• _Given instruction 1_: Quote the records line for line, beginning with their first line and ending after the line that contains "elevation (m): 25", with both of those lines included.

The Roxx Regime Demos is the eleventh release and third compilation album by Stryper consisting of songs originally released under the band's previous name, Roxx Regime, except for the track "Honestly", which is taken from a later demo. While the album's general release was on July 10, 2007, pre-sale purchases at Stryper.com shipped on July 7, 2007, a reference to 777, a number that used to appear onstage at Stryper concerts.

Critical reception

Greg Prato of Allmusic said, "you hear a band that had pretty much found their sound early on".  He compared the band favorably to other pop-metal bands of the time, but said the album was "aimed at die-hard die-hard Stryper fans".  Ken Pierce of Piercing Metal said the songs "rock quite well and are a fun listen", but also stated that  the release was for die-hard fans.

Track listing
All songs were written by Michael Sweet, except where noted.

"From Wrong to Right" (Oz Fox, Robert Sweet, M. Sweet) – 4:00
"My Love I'll Always Show" (original rock version) – 3:28
"Loud N Clear" – 3:42
"You Know What to Do" (Fox, M. Sweet, R. Sweet, Tim Gaines) – 5:04
"You Won’t Be Lonely" – 3:55
"Co’mon Rock" – 3:42
"Tank" (Sweet, R.) (drum solo) – 0:43
"Honestly" (original demo version) – 4:05

20th Anniversary (of Stryper.com) vinyl edition contains three bonus tracks. The bonus tracks are on side two between "Tank" and "Honestly".

• _Given instruction 2_: Translate this sentence from the passage on The Roxx Regime Demos into Spanish: "All songs were written by Michael Sweet, except where noted."

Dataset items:

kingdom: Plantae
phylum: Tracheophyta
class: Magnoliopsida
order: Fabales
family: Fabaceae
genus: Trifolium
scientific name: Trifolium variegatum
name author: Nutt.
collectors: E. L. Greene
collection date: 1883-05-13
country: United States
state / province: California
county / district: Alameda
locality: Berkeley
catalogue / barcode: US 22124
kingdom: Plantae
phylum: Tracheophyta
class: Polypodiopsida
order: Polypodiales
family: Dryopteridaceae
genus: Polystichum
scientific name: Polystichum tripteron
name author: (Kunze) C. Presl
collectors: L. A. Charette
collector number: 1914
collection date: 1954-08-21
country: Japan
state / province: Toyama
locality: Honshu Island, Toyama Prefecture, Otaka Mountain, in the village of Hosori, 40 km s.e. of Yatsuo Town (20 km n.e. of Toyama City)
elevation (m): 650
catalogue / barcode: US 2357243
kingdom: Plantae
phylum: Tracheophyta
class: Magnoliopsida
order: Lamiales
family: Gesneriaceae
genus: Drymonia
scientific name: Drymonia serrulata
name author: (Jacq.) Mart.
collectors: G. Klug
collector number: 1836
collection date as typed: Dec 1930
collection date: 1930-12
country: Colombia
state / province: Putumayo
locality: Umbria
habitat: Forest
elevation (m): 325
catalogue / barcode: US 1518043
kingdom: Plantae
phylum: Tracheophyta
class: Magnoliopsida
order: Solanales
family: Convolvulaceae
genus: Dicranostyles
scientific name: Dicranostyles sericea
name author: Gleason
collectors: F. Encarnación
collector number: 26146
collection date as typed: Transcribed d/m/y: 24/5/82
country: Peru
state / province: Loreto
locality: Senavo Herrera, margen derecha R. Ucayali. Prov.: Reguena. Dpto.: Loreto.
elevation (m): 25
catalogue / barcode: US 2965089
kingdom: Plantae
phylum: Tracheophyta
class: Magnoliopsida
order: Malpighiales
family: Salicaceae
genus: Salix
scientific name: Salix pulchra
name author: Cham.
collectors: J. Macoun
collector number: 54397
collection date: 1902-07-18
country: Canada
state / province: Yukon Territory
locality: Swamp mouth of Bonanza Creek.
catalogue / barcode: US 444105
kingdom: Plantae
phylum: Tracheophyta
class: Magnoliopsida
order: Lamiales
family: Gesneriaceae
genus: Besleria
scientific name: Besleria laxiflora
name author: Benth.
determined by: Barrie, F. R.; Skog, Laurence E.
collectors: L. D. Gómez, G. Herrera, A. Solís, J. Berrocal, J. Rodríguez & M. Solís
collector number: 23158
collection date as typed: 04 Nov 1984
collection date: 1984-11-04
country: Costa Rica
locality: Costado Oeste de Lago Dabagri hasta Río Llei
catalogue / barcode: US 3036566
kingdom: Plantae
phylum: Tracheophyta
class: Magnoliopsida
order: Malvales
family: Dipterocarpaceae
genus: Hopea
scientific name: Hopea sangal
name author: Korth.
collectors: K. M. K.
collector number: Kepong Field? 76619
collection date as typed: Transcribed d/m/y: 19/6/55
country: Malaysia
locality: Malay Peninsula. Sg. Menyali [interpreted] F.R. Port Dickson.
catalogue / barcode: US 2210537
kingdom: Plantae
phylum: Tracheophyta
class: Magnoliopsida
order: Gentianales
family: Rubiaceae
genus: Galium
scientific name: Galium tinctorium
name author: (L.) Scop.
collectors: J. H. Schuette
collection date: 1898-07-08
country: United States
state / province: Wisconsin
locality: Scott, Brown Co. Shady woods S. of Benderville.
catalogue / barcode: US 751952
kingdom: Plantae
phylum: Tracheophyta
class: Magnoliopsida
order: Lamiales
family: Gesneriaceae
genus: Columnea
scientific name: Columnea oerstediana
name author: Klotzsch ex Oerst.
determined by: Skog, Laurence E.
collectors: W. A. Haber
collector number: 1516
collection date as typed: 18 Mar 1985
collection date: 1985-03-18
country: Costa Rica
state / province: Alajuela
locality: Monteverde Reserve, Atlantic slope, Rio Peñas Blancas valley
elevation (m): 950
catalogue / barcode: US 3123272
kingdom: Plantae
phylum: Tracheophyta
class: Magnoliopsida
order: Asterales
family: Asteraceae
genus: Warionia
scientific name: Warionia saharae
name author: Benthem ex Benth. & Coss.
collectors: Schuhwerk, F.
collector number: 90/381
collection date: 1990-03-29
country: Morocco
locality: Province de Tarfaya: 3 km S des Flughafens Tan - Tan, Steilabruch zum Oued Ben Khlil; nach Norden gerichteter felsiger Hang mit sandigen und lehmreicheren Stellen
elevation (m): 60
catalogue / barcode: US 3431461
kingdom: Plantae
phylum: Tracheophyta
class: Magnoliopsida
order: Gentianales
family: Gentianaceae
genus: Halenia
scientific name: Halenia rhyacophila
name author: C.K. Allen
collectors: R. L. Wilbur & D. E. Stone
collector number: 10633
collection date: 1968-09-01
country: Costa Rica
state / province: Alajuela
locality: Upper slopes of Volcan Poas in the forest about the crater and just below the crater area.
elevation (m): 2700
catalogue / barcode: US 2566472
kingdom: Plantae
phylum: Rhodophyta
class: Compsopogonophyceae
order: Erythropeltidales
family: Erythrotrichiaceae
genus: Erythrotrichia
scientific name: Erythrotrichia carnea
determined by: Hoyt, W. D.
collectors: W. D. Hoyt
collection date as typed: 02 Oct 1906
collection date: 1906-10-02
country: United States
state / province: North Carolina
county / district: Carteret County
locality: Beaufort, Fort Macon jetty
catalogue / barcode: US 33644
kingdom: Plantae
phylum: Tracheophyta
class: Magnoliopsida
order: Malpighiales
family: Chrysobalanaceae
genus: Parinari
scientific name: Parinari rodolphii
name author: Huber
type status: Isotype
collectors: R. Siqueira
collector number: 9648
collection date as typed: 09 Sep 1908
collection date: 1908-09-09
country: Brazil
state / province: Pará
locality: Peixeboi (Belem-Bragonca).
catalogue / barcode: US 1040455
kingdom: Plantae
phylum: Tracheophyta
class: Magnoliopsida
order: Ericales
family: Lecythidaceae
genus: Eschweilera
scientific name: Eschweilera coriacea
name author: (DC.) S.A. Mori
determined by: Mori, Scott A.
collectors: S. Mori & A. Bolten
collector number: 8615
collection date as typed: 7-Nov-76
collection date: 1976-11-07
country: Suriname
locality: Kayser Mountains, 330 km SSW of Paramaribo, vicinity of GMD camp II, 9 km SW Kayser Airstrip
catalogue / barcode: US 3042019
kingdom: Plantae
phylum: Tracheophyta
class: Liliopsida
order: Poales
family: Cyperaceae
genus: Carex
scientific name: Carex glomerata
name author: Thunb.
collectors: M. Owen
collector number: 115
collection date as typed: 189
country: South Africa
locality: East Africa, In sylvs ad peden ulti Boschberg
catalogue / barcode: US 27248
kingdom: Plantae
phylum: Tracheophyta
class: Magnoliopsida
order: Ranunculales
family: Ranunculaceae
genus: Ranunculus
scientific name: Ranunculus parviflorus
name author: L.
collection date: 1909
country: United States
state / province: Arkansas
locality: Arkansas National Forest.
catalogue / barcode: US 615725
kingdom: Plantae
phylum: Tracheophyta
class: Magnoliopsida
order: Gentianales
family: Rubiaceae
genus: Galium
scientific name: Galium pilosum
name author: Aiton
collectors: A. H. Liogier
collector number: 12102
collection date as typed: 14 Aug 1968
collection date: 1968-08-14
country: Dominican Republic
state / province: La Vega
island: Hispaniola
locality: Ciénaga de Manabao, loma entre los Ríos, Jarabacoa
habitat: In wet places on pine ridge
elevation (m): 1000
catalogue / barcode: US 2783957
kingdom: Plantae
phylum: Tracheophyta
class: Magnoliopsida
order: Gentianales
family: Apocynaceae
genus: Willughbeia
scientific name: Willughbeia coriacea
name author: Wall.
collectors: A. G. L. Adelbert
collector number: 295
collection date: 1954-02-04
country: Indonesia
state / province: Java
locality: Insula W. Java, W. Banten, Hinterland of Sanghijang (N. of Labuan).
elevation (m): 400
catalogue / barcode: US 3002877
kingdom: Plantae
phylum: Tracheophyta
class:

• _Exercise solution 1_:
kingdom: Plantae
phylum: Tracheophyta
class: Magnoliopsida
order: Fabales
family: Fabaceae
genus: Trifolium
scientific name: Trifolium variegatum
name author: Nutt.
collectors: E. L. Greene
collection date: 1883-05-13
country: United States
state / province: California
county / district: Alameda
locality: Berkeley
catalogue / barcode: US 22124
kingdom: Plantae
phylum: Tracheophyta
class: Polypodiopsida
order: Polypodiales
family: Dryopteridaceae
genus: Polystichum
scientific name: Polystichum tripteron
name author: (Kunze) C. Presl
collectors: L. A. Charette
collector number: 1914
collection date: 1954-08-21
country: Japan
state / province: Toyama
locality: Honshu Island, Toyama Prefecture, Otaka Mountain, in the village of Hosori, 40 km s.e. of Yatsuo Town (20 km n.e. of Toyama City)
elevation (m): 650
catalogue / barcode: US 2357243
kingdom: Plantae
phylum: Tracheophyta
class: Magnoliopsida
order: Lamiales
family: Gesneriaceae
genus: Drymonia
scientific name: Drymonia serrulata
name author: (Jacq.) Mart.
collectors: G. Klug
collector number: 1836
collection date as typed: Dec 1930
collection date: 1930-12
country: Colombia
state / province: Putumayo
locality: Umbria
habitat: Forest
elevation (m): 325
catalogue / barcode: US 1518043
kingdom: Plantae
phylum: Tracheophyta
class: Magnoliopsida
order: Solanales
family: Convolvulaceae
genus: Dicranostyles
scientific name: Dicranostyles sericea
name author: Gleason
collectors: F. Encarnación
collector number: 26146
collection date as typed: Transcribed d/m/y: 24/5/82
country: Peru
state / province: Loreto
locality: Senavo Herrera, margen derecha R. Ucayali. Prov.: Reguena. Dpto.: Loreto.
elevation (m): 25

• _Exercise solution 2_: Todas las canciones fueron escritas por Michael Sweet, salvo donde se indique lo contrario.